> **TEXT PASSAGE**:

# Anybody got a 'Stoker' stove from Mulberry Stoves



## pbyrne

Hi,

We are looking into getting a stove and I found this product/company:

[broken link removed]

Looks like it would do the job nicely but am wondering if anybody has one already and whether they have any experiences to share.

How would this compare to an Oisin stove from Stanley, I see the efficiency of the Stoker is 76% efficient, the Stanley is ~78% so not much of a difference there. The maximum output on both is the same. 

The big benefit in our situation is that the Stoker goes into an existing chimney and does not require a special flue lining on the chimney (looks like there could be significant cost in getting the flue lining / installation for the oisin).

Any information greatly appreciated.


----------



## Peter C

When Mulberry can prove the Stoker or any of their stoves are manufactured in Ireland (as they claim on the brochure for the Stoker product) then they may gain some credibility. As to efficiency claimed by Mulberry and Stanley it would be nice if they disclosed the test methods used.


----------



## pbyrne

Hi Peter C,

Would you have an opinion on their claim that the stoker fits into a normal chimney (without requiring any special flue). I have been tying myself up in knot reading about stoves and most of the conventional wisdom indicates that a flue is a requirement (especially in older houses?).

Thanks,

pbyrne.


----------



## Sandals

Not sure if any help as i can only offer our experience of mulberry yeats. Originally had an open fire place with wooden surround and hearth that just ate solid fuel and did little to heat the largish sitting room. 

After Christmas last year just removed the overhanging metal archy bit of fireplace and built up the front with blocks and left a circular hole to fit pipe that came with the stove. However turns out no need for the pipe as it connected directly into blockwork.  The stove sits on the original hearth. The excellent thing about this stove (unknown to me at the time) is it had a high grate and so never have any falling ashes/turf. The heat generated is fantastic, we burn the "spruss"" that is left on the bottom of the shed floor from the main turf the full time. Our house is four years old.

[Collected data entries]
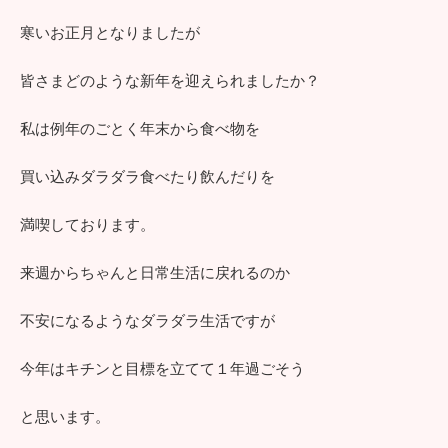
寒いお正月となりましたが
皆さまどのような新年を迎えられましたか？
私は例年のごとく年末から食べ物を
買い込みダラダラ食べたり飲んだりを
満喫しております。
来週からちゃんと日常生活に戻れるのか
不安になるようなダラダラ生活ですが
今年はキチンと目標を立てて１年過ごそう
と思います。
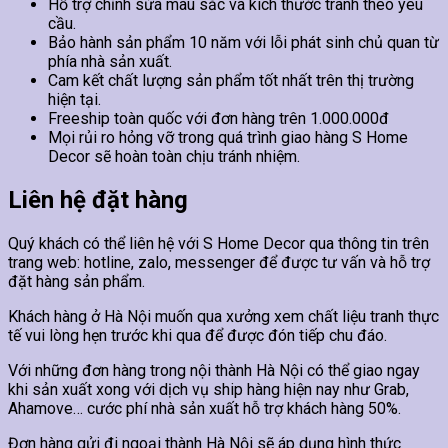
Hỗ trợ chỉnh sửa màu sắc và kích thước tranh theo yêu
cầu.
Bảo hành sản phẩm 10 năm với lỗi phát sinh chủ quan từ
phía nhà sản xuất.
Cam kết chất lượng sản phẩm tốt nhất trên thị trường
hiện tại.
Freeship toàn quốc với đơn hàng trên 1.000.000đ
Mọi rủi ro hỏng vỡ trong quá trình giao hàng S Home
Decor sẽ hoàn toàn chịu tránh nhiệm.
Liên hệ đặt hàng
Quý khách có thể liên hệ với S Home Decor qua thông tin trên
trang web: hotline, zalo, messenger để được tư vấn và hỗ trợ
đặt hàng sản phẩm.
Khách hàng ở Hà Nội muốn qua xưởng xem chất liệu tranh thực
tế vui lòng hẹn trước khi qua để được đón tiếp chu đáo.
Với những đơn hàng trong nội thành Hà Nội có thể giao ngay
khi sản xuất xong với dịch vụ ship hàng hiện nay như Grab,
Ahamove… cước phí nhà sản xuất hỗ trợ khách hàng 50%.
Đơn hàng gửi đi ngoại thành Hà Nội sẽ áp dụng hình thức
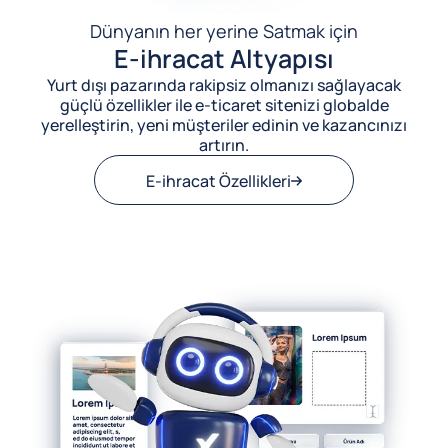
Dünyanın her yerine Satmak için
E-ihracat Altyapısı
Yurt dışı pazarında rakipsiz olmanızı sağlayacak
güçlü özellikler ile e-ticaret sitenizi globalde
yerelleştirin, yeni müşteriler edinin ve kazancınızı
artırın.
E-ihracat Özellikleri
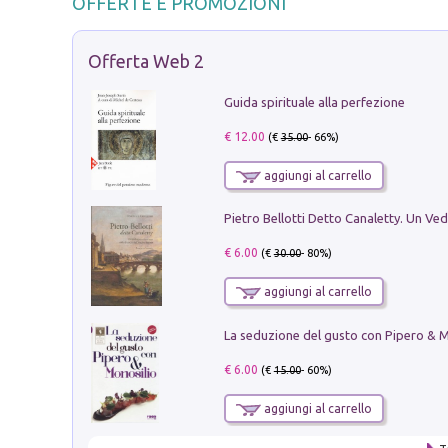
OFFERTE E PROMOZIONI
Offerta Web 2
Guida spirituale alla perfezione
€ 12.00
(€
35.00
- 66%)
aggiungi al carrello
€ 6.00
(€
30.00
- 80%)
aggiungi al carrello
€ 6.00
(€
15.00
- 60%)
aggiungi al carrello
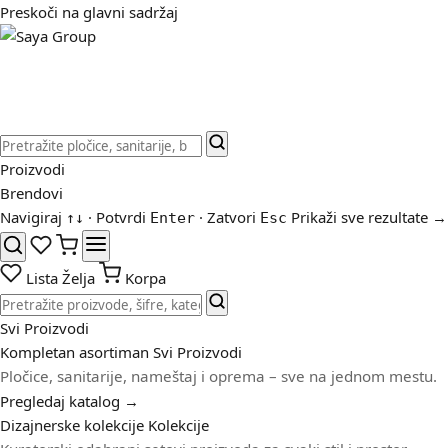
Preskoči na glavni sadržaj
Proizvodi
Brendovi
Navigiraj
· Potvrdi
· Zatvori
Prikaži sve rezultate →
↑
↓
Enter
Esc
Lista Želja
Korpa
Svi Proizvodi
Kompletan asortiman
Svi Proizvodi
Pločice, sanitarije, nameštaj i oprema – sve na jednom mestu.
Pregledaj katalog →
Dizajnerske kolekcije
Kolekcije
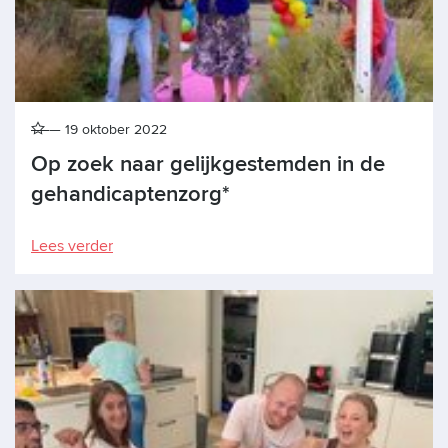
19 oktober 2022
Op zoek naar gelijkgestemden in de
gehandicaptenzorg*
Lees verder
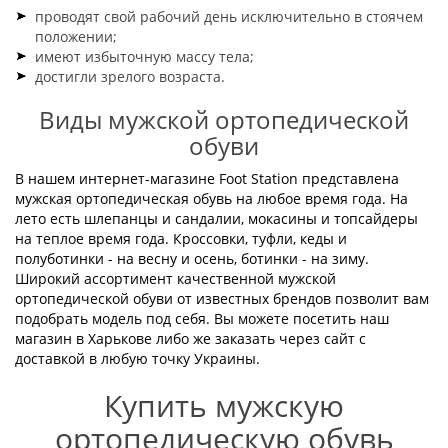
проводят свой рабочий день исключительно в стоячем
положении;
имеют избыточную массу тела;
достигли зрелого возраста.
Виды мужской ортопедической
обуви
В нашем интернет-магазине Foot Station представлена
мужская ортопедическая обувь на любое время года. На
лето есть шлепанцы и сандалии, мокасины и топсайдеры
на теплое время года. Кроссовки, туфли, кеды и
полуботинки - на весну и осень, ботинки - на зиму.
Широкий ассортимент качественной мужской
ортопедической обуви от известных брендов позволит вам
подобрать модель под себя. Вы можете посетить наш
магазин в Харькове либо же заказать через сайт с
доставкой в любую точку Украины.
Купить мужскую
ортопедическую обувь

> **WORK INSTRUCTIONS**:
A – Reproduce the passage of the forum thread about the Stoker stove starting with "How would this" and going on through "for the oisin).".
B – Write out the lines of the records starting with the line with "Dünyanın her yerine Satmak için" and going on through the last line of the records. Leave the pictures out of your answer.

> **ANSWER SECTION**:
A –
How would this compare to an Oisin stove from Stanley, I see the efficiency of the Stoker is 76% efficient, the Stanley is ~78% so not much of a difference there. The maximum output on both is the same. 

The big benefit in our situation is that the Stoker goes into an existing chimney and does not require a special flue lining on the chimney (looks like there could be significant cost in getting the flue lining / installation for the oisin).

B –
Dünyanın her yerine Satmak için
E-ihracat Altyapısı
Yurt dışı pazarında rakipsiz olmanızı sağlayacak
güçlü özellikler ile e-ticaret sitenizi globalde
yerelleştirin, yeni müşteriler edinin ve kazancınızı
artırın.
E-ihracat Özellikleri
OFFERTE E PROMOZIONI
Offerta Web 2
Guida spirituale alla perfezione
€ 12.00
(€
35.00
- 66%)
aggiungi al carrello
€ 6.00
(€
30.00
- 80%)
aggiungi al carrello
€ 6.00
(€
15.00
- 60%)
aggiungi al carrello
Preskoči na glavni sadržaj
Proizvodi
Brendovi
Navigiraj
· Potvrdi
· Zatvori
Prikaži sve rezultate →
↑
↓
Enter
Esc
Lista Želja
Korpa
Svi Proizvodi
Kompletan asortiman
Svi Proizvodi
Pločice, sanitarije, nameštaj i oprema – sve na jednom mestu.
Pregledaj katalog →
Dizajnerske kolekcije
Kolekcije
19 oktober 2022
Op zoek naar gelijkgestemden in de
gehandicaptenzorg*
Lees verder
проводят свой рабочий день исключительно в стоячем
положении;
имеют избыточную массу тела;
достигли зрелого возраста.
Виды мужской ортопедической
обуви
В нашем интернет-магазине Foot Station представлена
мужская ортопедическая обувь на любое время года. На
лето есть шлепанцы и сандалии, мокасины и топсайдеры
на теплое время года. Кроссовки, туфли, кеды и
полуботинки - на весну и осень, ботинки - на зиму.
Широкий ассортимент качественной мужской
ортопедической обуви от известных брендов позволит вам
подобрать модель под себя. Вы можете посетить наш
магазин в Харькове либо же заказать через сайт с
доставкой в любую точку Украины.
Купить мужскую
ортопедическую обувь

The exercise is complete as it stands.